§ Stored data:
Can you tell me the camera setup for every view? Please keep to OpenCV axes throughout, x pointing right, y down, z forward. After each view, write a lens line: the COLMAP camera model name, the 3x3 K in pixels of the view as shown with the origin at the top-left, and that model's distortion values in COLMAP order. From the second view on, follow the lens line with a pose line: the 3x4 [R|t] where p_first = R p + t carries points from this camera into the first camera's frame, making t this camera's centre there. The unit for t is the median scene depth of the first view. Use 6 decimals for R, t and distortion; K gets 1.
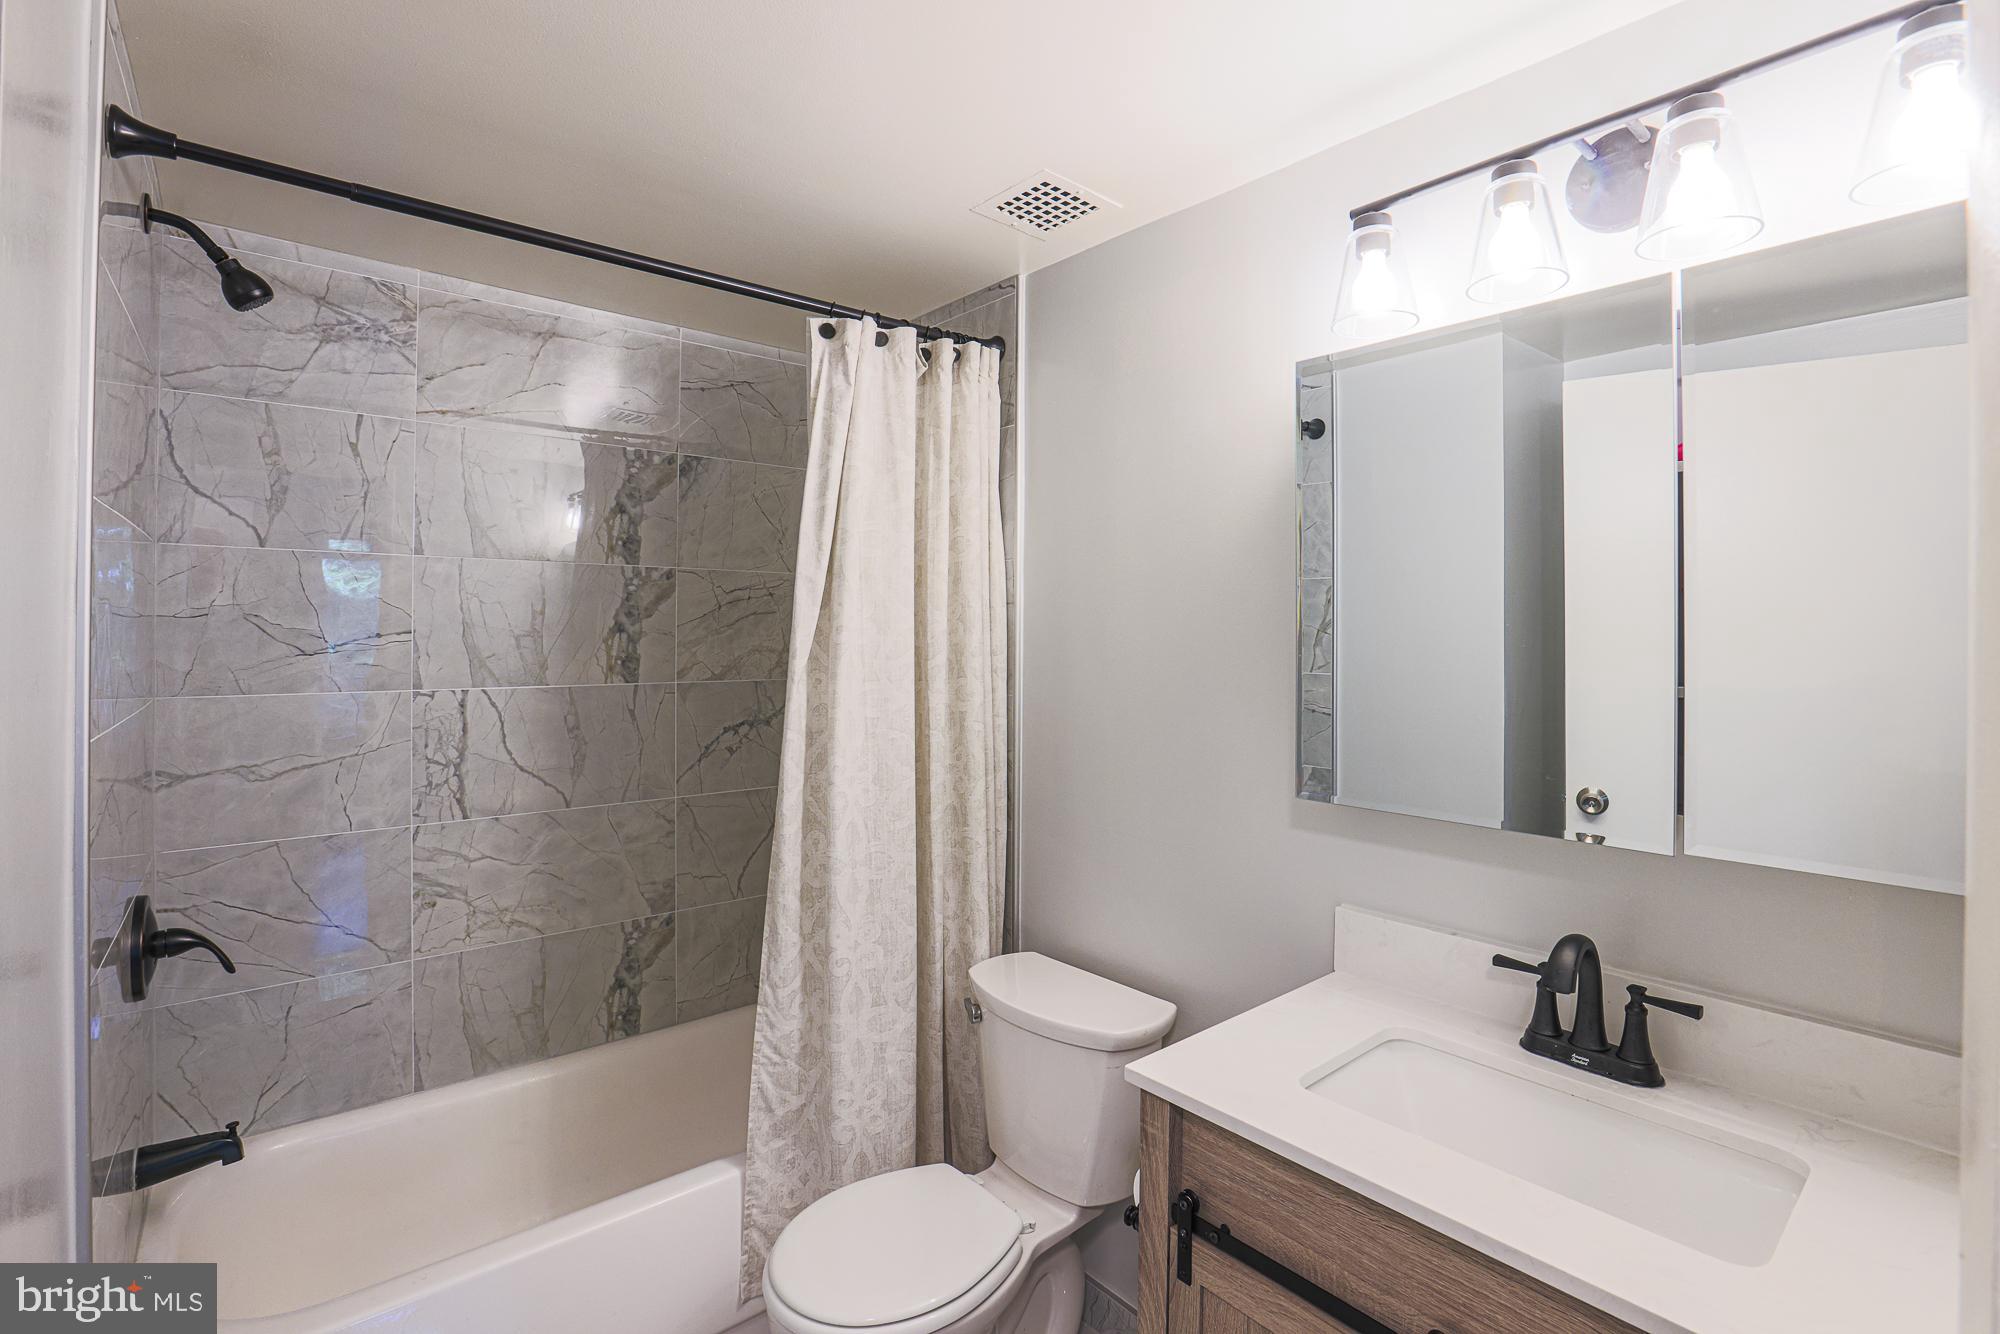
lens RADIAL K [[926.6, 0, 1012.0], [0, 926.6, 613.2], [0, 0, 1]] dist [-0.050683, 0.016715]
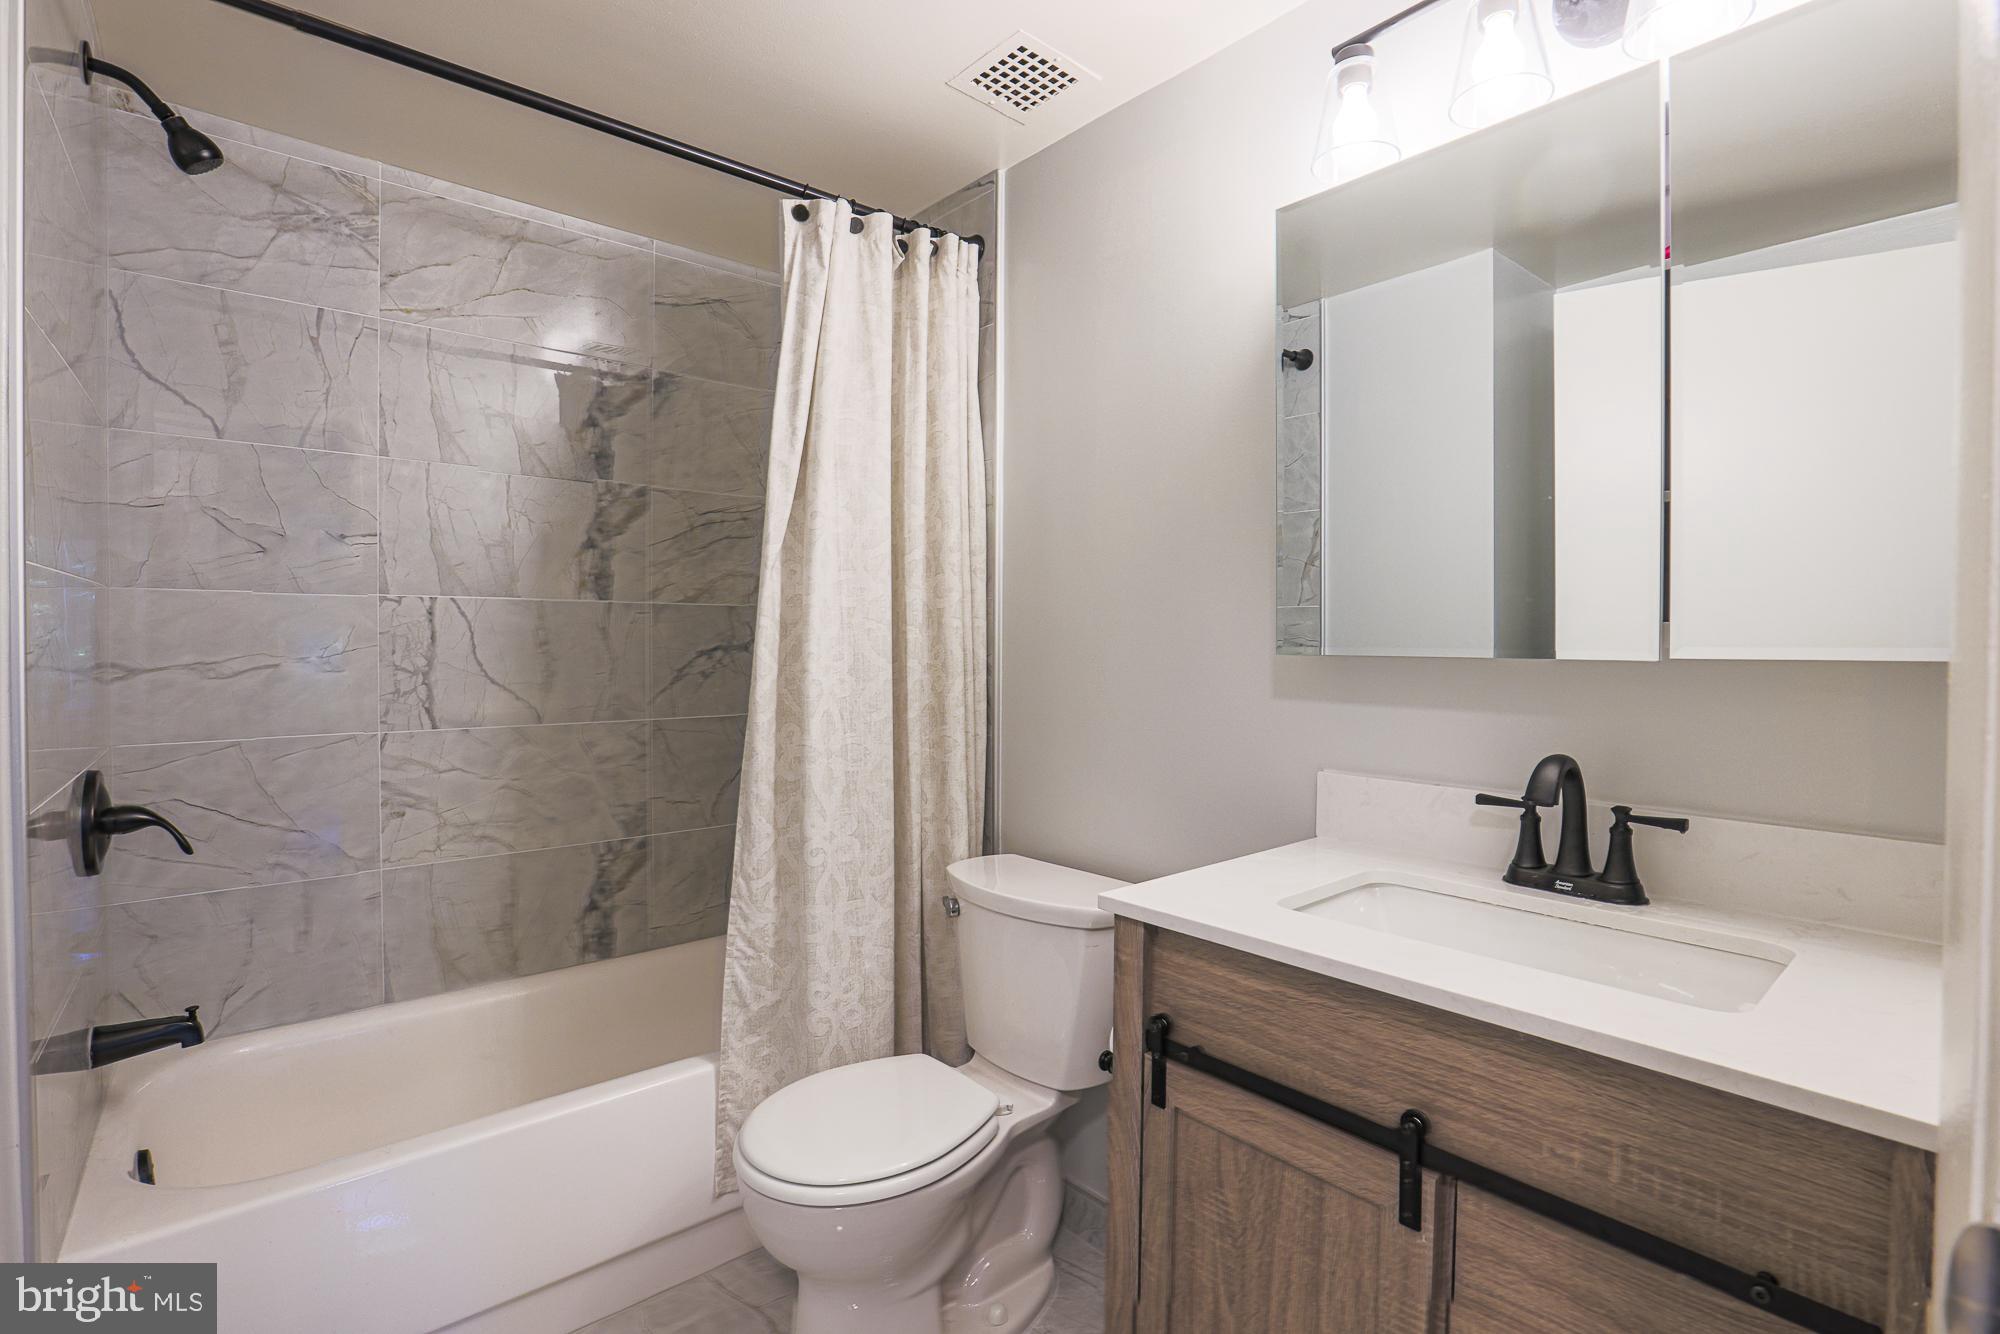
lens RADIAL K [[941.1, 0, 1004.8], [0, 941.1, 621.4], [0, 0, 1]] dist [-0.043506, 0.015391]
pose [[0.999994, -0.001719, 0.003030, 0.013114], [0.001659, 0.999808, 0.019506, 0.112141], [-0.003063, -0.019501, 0.999805, 0.002914]]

§ What is needed:
Print the data once more without any change, skipping each picture.

§ Task result:
Can you tell me the camera setup for every view? Please keep to OpenCV axes throughout, x pointing right, y down, z forward. After each view, write a lens line: the COLMAP camera model name, the 3x3 K in pixels of the view as shown with the origin at the top-left, and that model's distortion values in COLMAP order. From the second view on, follow the lens line with a pose line: the 3x4 [R|t] where p_first = R p + t carries points from this camera into the first camera's frame, making t this camera's centre there. The unit for t is the median scene depth of the first view. Use 6 decimals for R, t and distortion; K gets 1.
lens RADIAL K [[926.6, 0, 1012.0], [0, 926.6, 613.2], [0, 0, 1]] dist [-0.050683, 0.016715]
lens RADIAL K [[941.1, 0, 1004.8], [0, 941.1, 621.4], [0, 0, 1]] dist [-0.043506, 0.015391]
pose [[0.999994, -0.001719, 0.003030, 0.013114], [0.001659, 0.999808, 0.019506, 0.112141], [-0.003063, -0.019501, 0.999805, 0.002914]]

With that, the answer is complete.